==== Excerpt ====

Boiled down, the theory posits that in a world with more and more information for humans to digest, the scarcity of their attention becomes a valuable commodity.
Over 50 years later, while older media survive and claw for scraps of advertising revenue, today’s attention economy exists predominantly in the online ecosystem and nowhere more so than on social media sites.
Like TV and radio before them, as largely free-to-use services, behemoths like Meta, Snapchat, TikTok, and others don’t generate their billions in ever-growing annual revenue from users — it comes from advertisers. And with children and teenagers among the largest cohorts of users, all manner of companies have shown little compunction about using the websites and apps to market their products and services specifically to one of society’s most vulnerable populations.
In the matrix of harms posed to Canadian youth through regular or excessive social media use, targeted advertising may not be as worrisome as cyberbullying, predators, pornography or the host of other dangers, but it’s no less pervasive.
The risk of harm doesn’t come from the targeted advertising-based business model alone, according to Vikram Bhargava, but from the “conjunction” of those ads simultaneously being “hyper-tailored in real time toward the individual.”
“When you take the two of them … it renders it such that the user is just a sort of entity to be manipulated with respect to the advertiser’s interests,” the assistant professor of strategic management, public policy and philosophy (by courtesy) at George Washington University in D.C. told National Post in an interview.
“And this is, in some ways, what generates this wide range of problems that have come about in part to these platforms.”
But while tech CEOs and leaders are semi-regularly called to testify before the U.S. Congress about troublesome aspects of their products, often at the expense of its reputation and their own, Bhargava said advertisers seem to escape that scrutiny, even though they are the primary social media customers.
“Many people would think that if you were sort of consuming from a different kind of business that was engaged in another untoward practices, you’re, at least in some way, expressively endorsing support or contributing to their ability to undertake these untoward practices,” he said.
“In the context of addiction, you might think of it as akin to a beer company going to and advertising at an Alcoholics Anonymous convention.”
‘Using you against yourself’
The addictive nature of social media is a problem that’s long been on Bhargava’s radar.

==== Data records ====

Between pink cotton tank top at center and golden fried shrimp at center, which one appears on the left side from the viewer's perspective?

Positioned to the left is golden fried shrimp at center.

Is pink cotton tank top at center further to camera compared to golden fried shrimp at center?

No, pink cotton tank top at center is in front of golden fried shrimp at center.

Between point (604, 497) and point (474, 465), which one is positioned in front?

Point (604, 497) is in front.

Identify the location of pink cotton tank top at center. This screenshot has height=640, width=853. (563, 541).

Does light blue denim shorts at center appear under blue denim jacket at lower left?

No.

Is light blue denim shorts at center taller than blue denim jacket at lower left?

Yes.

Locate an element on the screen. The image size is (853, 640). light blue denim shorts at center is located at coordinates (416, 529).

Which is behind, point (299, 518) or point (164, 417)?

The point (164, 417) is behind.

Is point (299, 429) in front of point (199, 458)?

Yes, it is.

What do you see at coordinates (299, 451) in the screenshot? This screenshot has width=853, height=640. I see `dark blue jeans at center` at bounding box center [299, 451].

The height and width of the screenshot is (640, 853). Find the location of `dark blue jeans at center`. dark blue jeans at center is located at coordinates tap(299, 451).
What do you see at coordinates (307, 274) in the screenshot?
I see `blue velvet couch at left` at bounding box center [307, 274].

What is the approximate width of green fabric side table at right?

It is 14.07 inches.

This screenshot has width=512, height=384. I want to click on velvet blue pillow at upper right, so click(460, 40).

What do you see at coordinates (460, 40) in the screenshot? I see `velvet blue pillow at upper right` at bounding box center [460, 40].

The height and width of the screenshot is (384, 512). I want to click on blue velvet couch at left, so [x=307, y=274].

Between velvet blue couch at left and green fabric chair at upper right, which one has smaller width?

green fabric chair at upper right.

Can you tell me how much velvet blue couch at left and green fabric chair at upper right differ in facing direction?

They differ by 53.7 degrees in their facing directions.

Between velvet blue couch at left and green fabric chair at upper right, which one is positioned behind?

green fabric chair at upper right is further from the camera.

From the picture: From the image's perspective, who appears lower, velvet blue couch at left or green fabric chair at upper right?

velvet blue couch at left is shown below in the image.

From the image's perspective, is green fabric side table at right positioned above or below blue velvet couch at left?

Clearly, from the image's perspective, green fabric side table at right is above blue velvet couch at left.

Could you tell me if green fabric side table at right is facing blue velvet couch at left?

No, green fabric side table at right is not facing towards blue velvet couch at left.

====

= What you will do =
1. Translate this sentence from the excerpt on social media advertising into Spanish: "The addictive nature of social media is a problem that’s long been on Bhargava’s radar."
2. For each statement, say yes or no depending on whether it agrees with the excerpt on social media advertising, and quote the words that decide it. (a) Bhargava holds a position at George Washington University. (b) Targeted advertising is called more worrisome than cyberbullying. (c) Social media companies earn their revenue mainly from users.
The rows are separate material from the excerpt on social media advertising.

= Outputs by task =
1. La naturaleza adictiva de las redes sociales es un problema que Bhargava tiene en el radar desde hace mucho tiempo.

2.
(a) Yes: "the assistant professor of strategic management, public policy and philosophy (by courtesy) at George Washington University in D.C."
(b) No: "targeted advertising may not be as worrisome as cyberbullying, predators, pornography or the host of other dangers, but it’s no less pervasive"
(c) No: "don’t generate their billions in ever-growing annual revenue from users — it comes from advertisers"